+++ GIVEN DATA

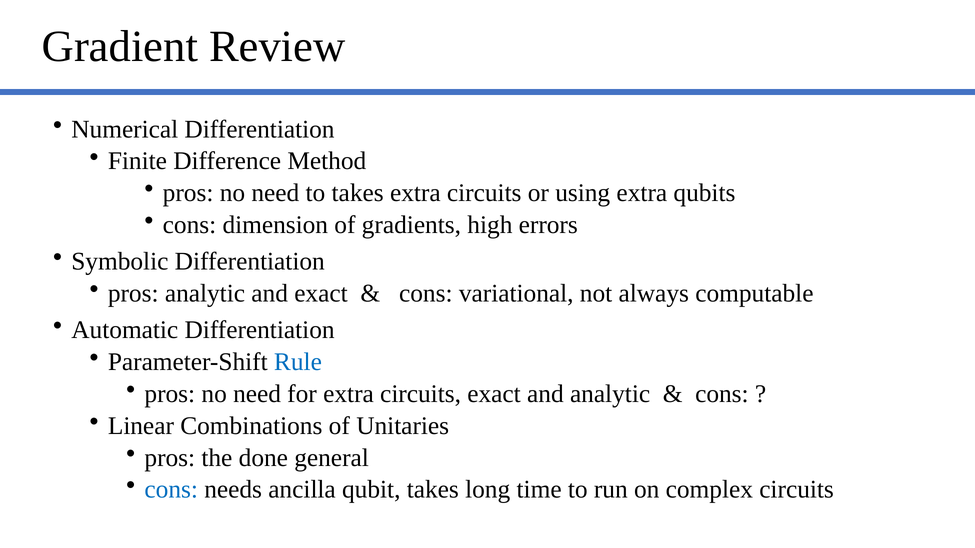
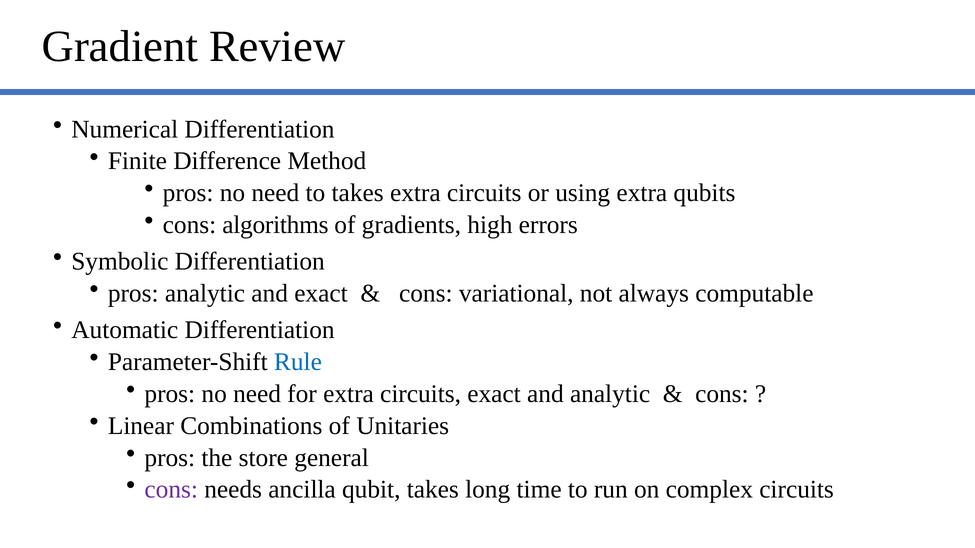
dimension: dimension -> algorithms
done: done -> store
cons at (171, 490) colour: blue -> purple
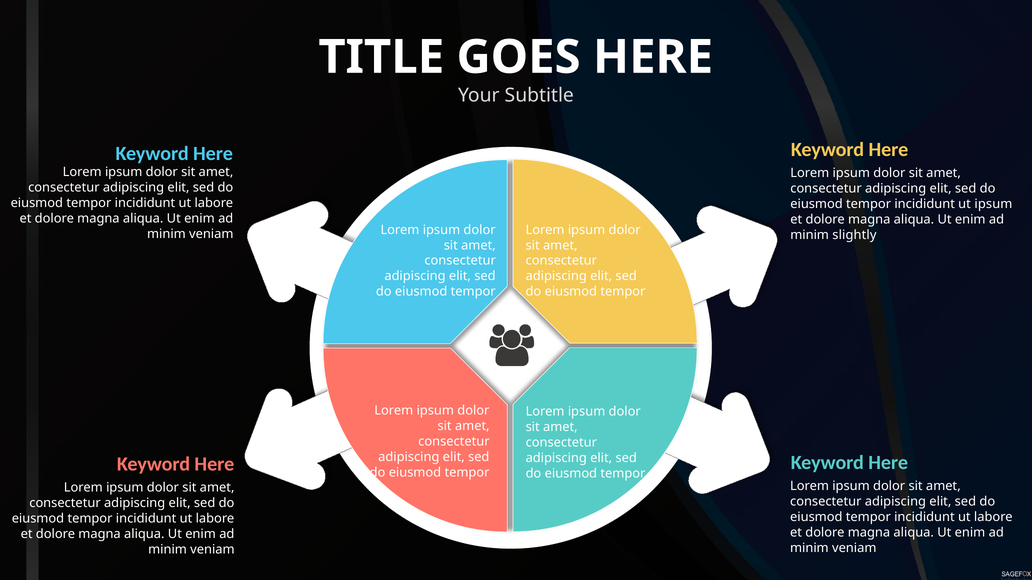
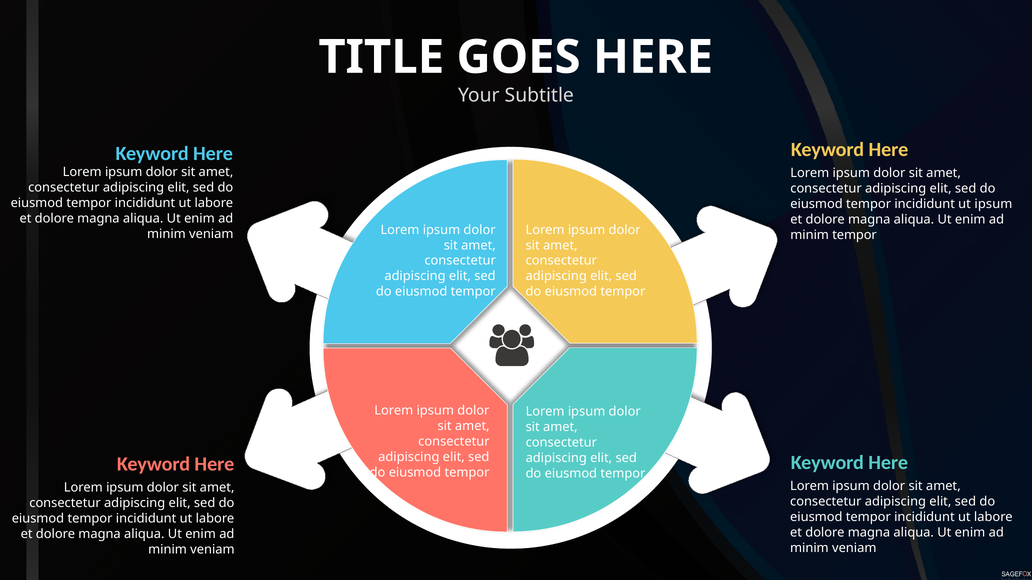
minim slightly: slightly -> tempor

++++++
+++ GIVEN DATA

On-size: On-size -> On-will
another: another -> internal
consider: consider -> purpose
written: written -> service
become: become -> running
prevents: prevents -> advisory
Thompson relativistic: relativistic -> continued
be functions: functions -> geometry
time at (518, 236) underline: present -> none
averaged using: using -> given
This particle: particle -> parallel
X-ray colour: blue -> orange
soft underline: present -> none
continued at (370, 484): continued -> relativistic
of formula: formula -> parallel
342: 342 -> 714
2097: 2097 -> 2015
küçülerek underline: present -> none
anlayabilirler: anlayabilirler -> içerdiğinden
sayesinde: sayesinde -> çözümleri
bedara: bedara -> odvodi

++++++

Echo the rows from the line containing "dimension: dimension -> algorithms" through the line containing "minim slightly: slightly -> tempor", both included, and leave the pictures out of your answer.

# [RESPONSE BELOW]
dimension: dimension -> algorithms
done: done -> store
cons at (171, 490) colour: blue -> purple
minim slightly: slightly -> tempor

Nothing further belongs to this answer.